Task description: From the line that has "Р’Р°РєР°РЅСЃРёРё" down to the final line of the listing below, transcribe every line exactly, and only those.

Data section:

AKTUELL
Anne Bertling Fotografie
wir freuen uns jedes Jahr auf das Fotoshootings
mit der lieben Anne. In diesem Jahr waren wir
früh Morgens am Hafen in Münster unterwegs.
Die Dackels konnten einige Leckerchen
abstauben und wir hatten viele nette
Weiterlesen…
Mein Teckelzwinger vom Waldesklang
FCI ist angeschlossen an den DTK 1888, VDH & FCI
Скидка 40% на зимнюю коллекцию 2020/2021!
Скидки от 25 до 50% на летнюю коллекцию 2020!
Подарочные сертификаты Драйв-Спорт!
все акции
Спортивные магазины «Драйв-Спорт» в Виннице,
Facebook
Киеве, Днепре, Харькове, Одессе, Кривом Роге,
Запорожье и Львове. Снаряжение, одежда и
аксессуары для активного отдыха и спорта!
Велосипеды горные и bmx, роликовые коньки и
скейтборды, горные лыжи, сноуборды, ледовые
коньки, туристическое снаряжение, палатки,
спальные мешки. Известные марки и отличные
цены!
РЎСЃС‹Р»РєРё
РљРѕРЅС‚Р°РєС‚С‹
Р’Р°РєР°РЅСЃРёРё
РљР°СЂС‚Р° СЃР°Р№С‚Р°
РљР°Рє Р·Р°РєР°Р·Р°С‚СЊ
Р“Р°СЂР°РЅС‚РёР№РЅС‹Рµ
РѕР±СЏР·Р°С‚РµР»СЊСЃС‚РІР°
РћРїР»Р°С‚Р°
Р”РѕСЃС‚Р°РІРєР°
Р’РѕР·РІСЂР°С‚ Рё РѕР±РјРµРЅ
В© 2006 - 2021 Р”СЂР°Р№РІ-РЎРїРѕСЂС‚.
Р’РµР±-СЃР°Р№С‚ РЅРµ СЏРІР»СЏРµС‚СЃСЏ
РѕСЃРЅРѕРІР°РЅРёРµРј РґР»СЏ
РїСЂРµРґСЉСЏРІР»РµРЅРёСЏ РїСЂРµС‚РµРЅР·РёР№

Solution to this task:
Р’Р°РєР°РЅСЃРёРё
РљР°СЂС‚Р° СЃР°Р№С‚Р°
РљР°Рє Р·Р°РєР°Р·Р°С‚СЊ
Р“Р°СЂР°РЅС‚РёР№РЅС‹Рµ
РѕР±СЏР·Р°С‚РµР»СЊСЃС‚РІР°
РћРїР»Р°С‚Р°
Р”РѕСЃС‚Р°РІРєР°
Р’РѕР·РІСЂР°С‚ Рё РѕР±РјРµРЅ
В© 2006 - 2021 Р”СЂР°Р№РІ-РЎРїРѕСЂС‚.
Р’РµР±-СЃР°Р№С‚ РЅРµ СЏРІР»СЏРµС‚СЃСЏ
РѕСЃРЅРѕРІР°РЅРёРµРј РґР»СЏ
РїСЂРµРґСЉСЏРІР»РµРЅРёСЏ РїСЂРµС‚РµРЅР·РёР№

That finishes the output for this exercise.